攻撃するには最良のチャンスであり、既にレーザー発信基地は揚陸艦2隻にターゲットをロックオンし、
常に追尾を続けていた。
核ミサイルが発射されてしまえば、破壊措置はさらに困難になってくる。
接近戦にでもなれば、なおさら戦いは激しくなり、状況は木星人側に非常に不利になるばかりである。

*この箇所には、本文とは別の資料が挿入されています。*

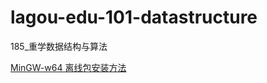 # lagou-edu-101-datastructure
185_重学数据结构与算法



[MinGW-w64 离线包安装方法](https://blog.csdn.net/weixin_36466834/article/details/119569365)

だからこそ、今はいつその時がやってきてもいいように、冷静な気持ちで静かに構えているべきだった。
先に手を出せば泥沼の戦争に突入することになる。
理沙と直子、そして大佐は3交代で中央制御室で指揮を行っていた。
「周回軌道まで、あと62時間」
時々刻々と変化する、揚陸艦の位置情報がディスプレイ上に示され、
同じ情報が船内各所の情報ディスプレイ上にも表示され、住民たちもまた自宅のディスプレイで確認することができた。
船内は、非常警戒体制ということもあり、通路にはほとんど誰も歩いていない。
移動用シャフトも、必要最小限の台数しか稼働していない。
居住区では商店街や公共設備もみな休業状態。
住民はみな自宅で待機することを強制され、窓のシャッターを閉めて居間か寝室で過ごすように求められている。
そんな息の詰まるような船内の中で、活気があるのは中央制御室と動力セクションのみである。
船と住民の生活を守り抜くために、3人のトップを中心に、スタッフ皆が必死になっていた。
交代の時刻になり、理沙が中央制御室にやってきた。
「全セクション、特に問題ありません」
直子は艦長席から立ち上がり、理沙に敬礼した。
「ご苦労様」
理沙は小さく頷き、艦長席に座った。